Una guerra dei talenti senza precedenti

Questo vertice interviene mentre l'industria mondiale dell'IA sta attraversando una fase di ricomposizione senza precedenti. Secondo gli osservatori specializzati, Google DeepMind sta vivendo un'emorragia di talenti senza precedenti, con i suoi ricercatori che si uniscono in massa a OpenAI e Anthropic, mentre la conferenza scientifica ICML 2026 apre contemporaneamente le sue porte a Seoul. Questa guerra dei talenti è accompagnata da una battaglia borsistica e geopolitica: la rivalità tra OpenAI e Anthropic supera ormai solo il campo tecnologico per estendersi agli equilibri geopolitici, in un contesto in cui l'AI Act europeo entra nella sua fase finale prima della sua applicazione generale prevista all'inizio di agosto per i sistemi ad alto rischio.

Raise Summit al Carrousel du Louvre

Parigi non è da meno in questa effervescenza: il Carrousel du Louvre ospita dal 7 al 9 luglio il Raise Summit, un appuntamento esclusivo per dirigenti e investitori dell'ecosistema dell'IA generativa, incentrato sulla messa in opera concreta di queste tecnologie nelle grandi imprese e sulle questioni di sovranità tecnologica. Questa densità di eventi — Ginevra, Parigi, Seoul — riflette un'accelerazione del calendario mondiale dell'IA in un momento cruciale, in cui si gioca simultaneamente la corsa tecnologica tra i laboratori e il primo tentativo di governance internazionale coordinata del settore.

Cybersecurity e regime di esportazione

Sul piano della sicurezza, la dinamica rimane altrettanto movimentata. Esperti di cybersecurity hanno recentemente messo in guardia contro l'uso di modelli di IA all'avanguardia da parte di hacker, mentre le questioni relative al regime di esportazione di alcuni modelli considerati strategici continuano ad agitare i dibattiti tra le alleanze di intelligence occidentali. Questa convergenza tra questioni scientifiche, economiche, geopolitiche e di sicurezza illustra perché il vertice di Ginevra è seguito così da vicino dai governi come dagli industriali del settore.

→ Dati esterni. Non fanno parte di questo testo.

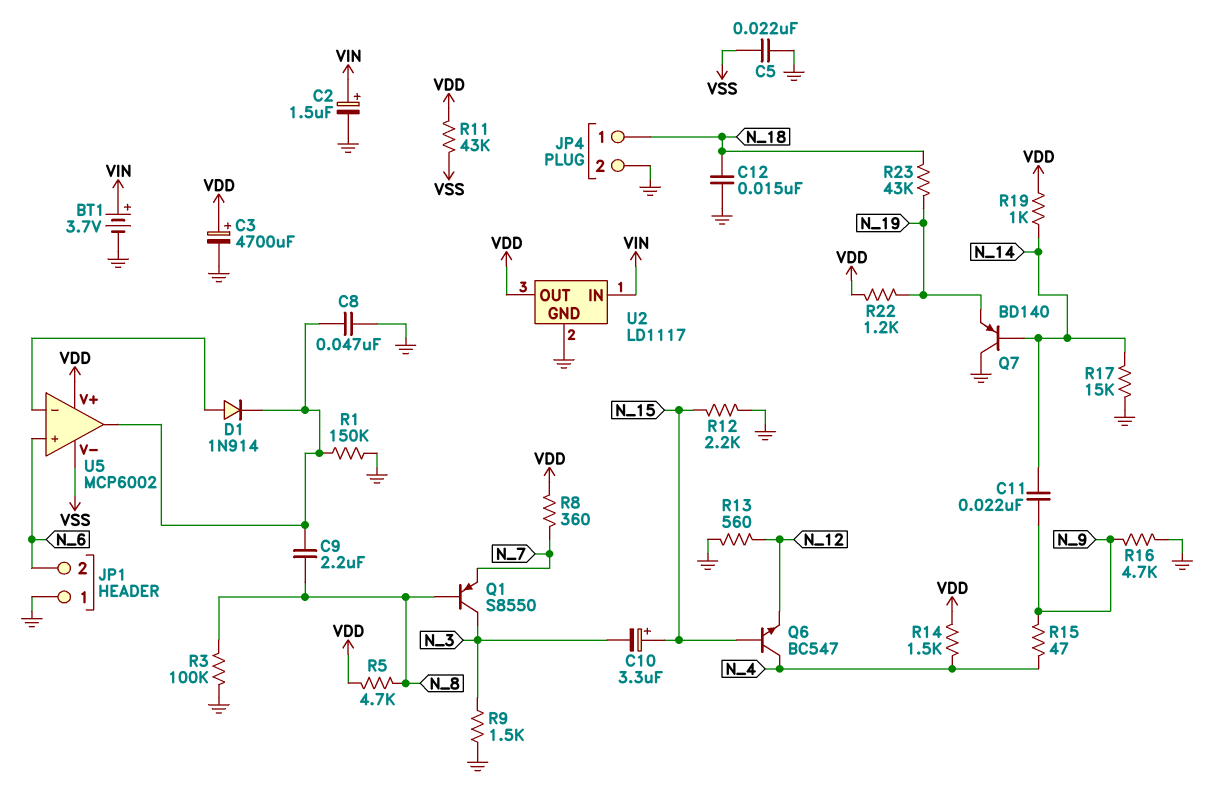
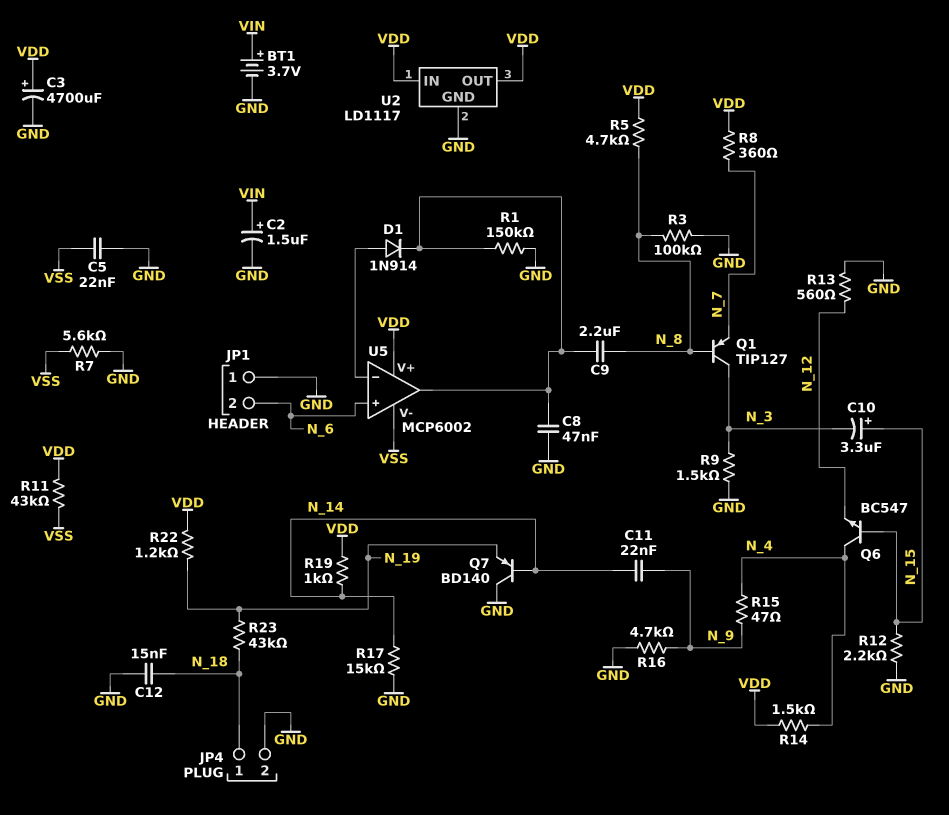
Q1: PNP S8550 (B N_8, C N_3, E N_7) -> PNP TIP127 (B N_8, C N_3, E N_7)
R7: none -> 5.6k (GND, VSS)
U2 pin IN: VIN -> VDD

L'opinione della redazione

Questo concentrato di attualità delinea abbastanza bene lo stato del settore a metà 2026: una tecnologia che progredisce più velocemente dei quadri che dovrebbero inquadrarla, e un'industria in cui la competizione per i migliori ricercatori sta diventando strategica quanto la competizione per i migliori modelli. Il rapporto dell'ONU ha il merito di uscire dal solo registro dell'allarmismo documentando anche i benefici tangibili dell'IA. Resta un rischio di saturazione informativa: tra Ginevra, Parigi e Seoul, la moltiplicazione dei vertici potrebbe diluire l'attenzione dedicata a ciascuno di essi.